▸ DATA LISTING:
▼

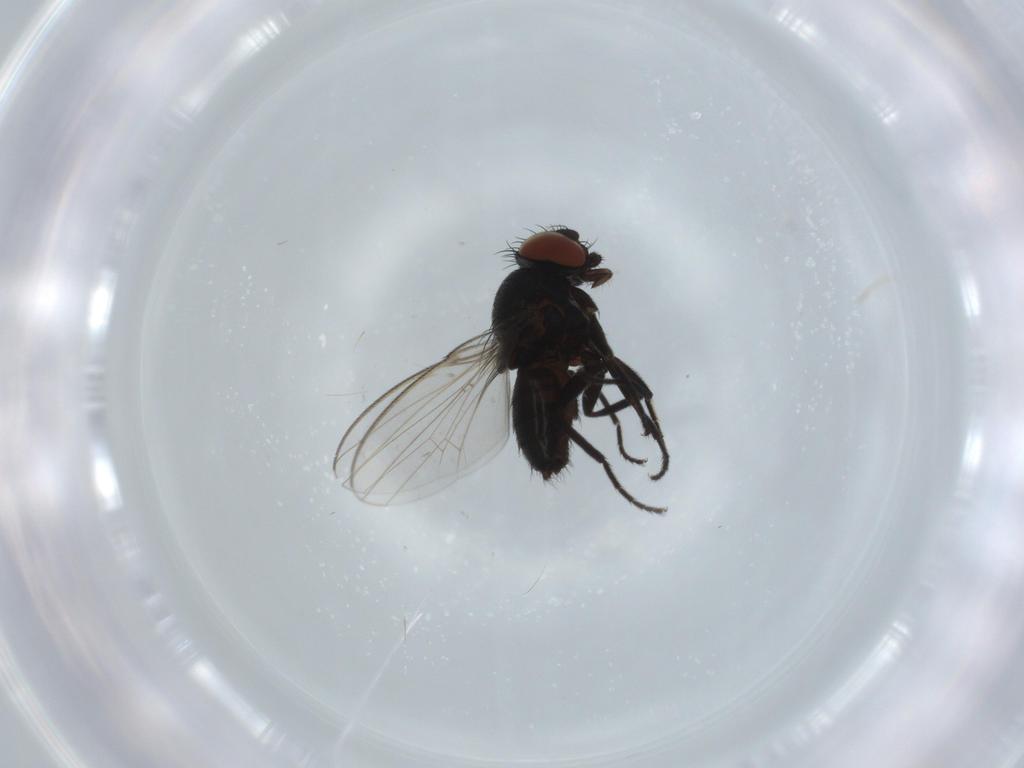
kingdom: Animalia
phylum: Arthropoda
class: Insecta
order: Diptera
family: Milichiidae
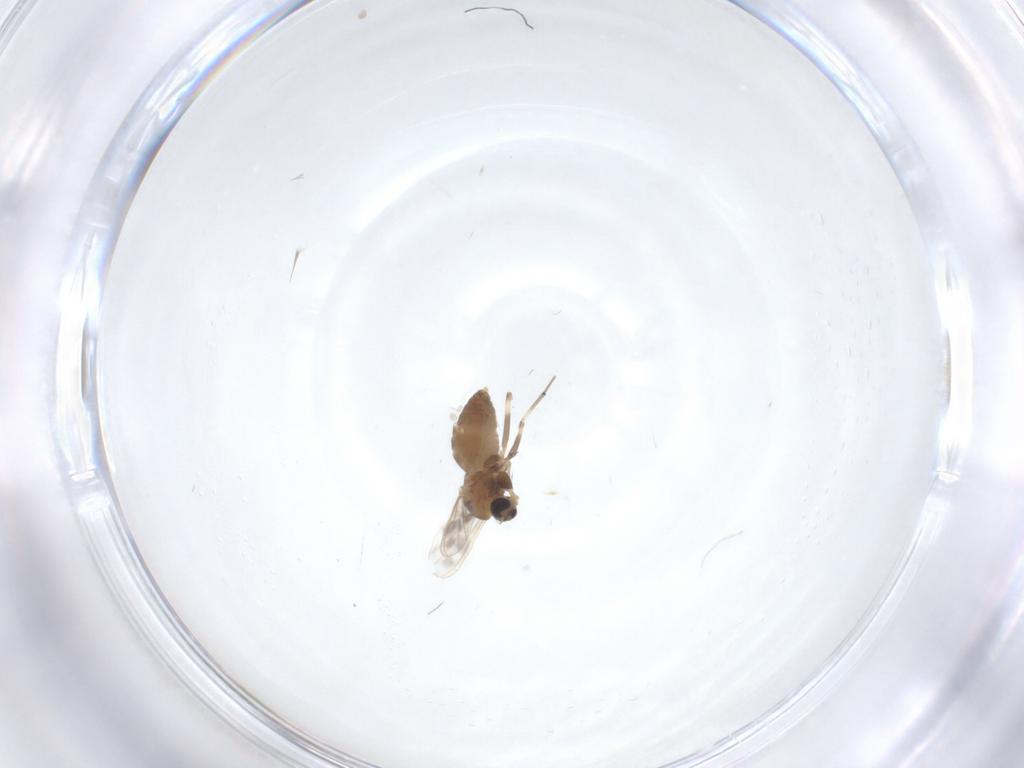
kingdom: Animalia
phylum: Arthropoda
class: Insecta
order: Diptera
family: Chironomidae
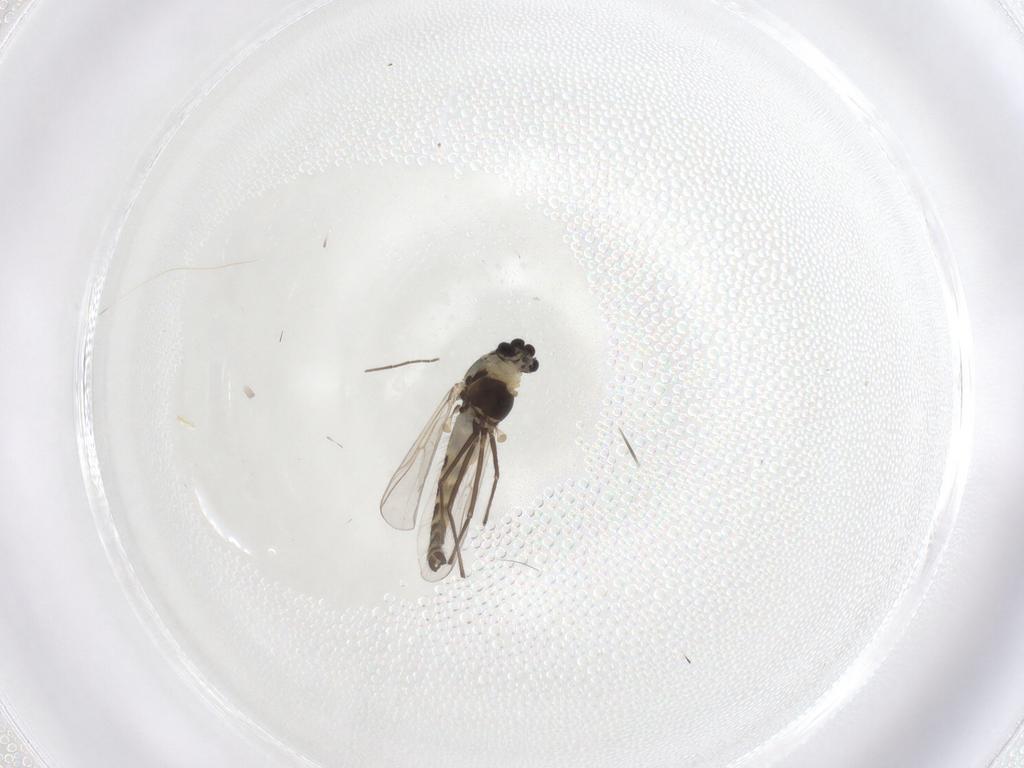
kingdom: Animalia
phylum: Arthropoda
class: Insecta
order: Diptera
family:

▲
▼

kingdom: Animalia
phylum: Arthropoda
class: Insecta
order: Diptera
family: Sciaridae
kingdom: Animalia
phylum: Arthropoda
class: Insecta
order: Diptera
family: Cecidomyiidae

▲

Which lines in the records above contain the string "family", with case counting? Copy each of those lines.

family: Milichiidae
family: Chironomidae
family:
family: Sciaridae
family: Cecidomyiidae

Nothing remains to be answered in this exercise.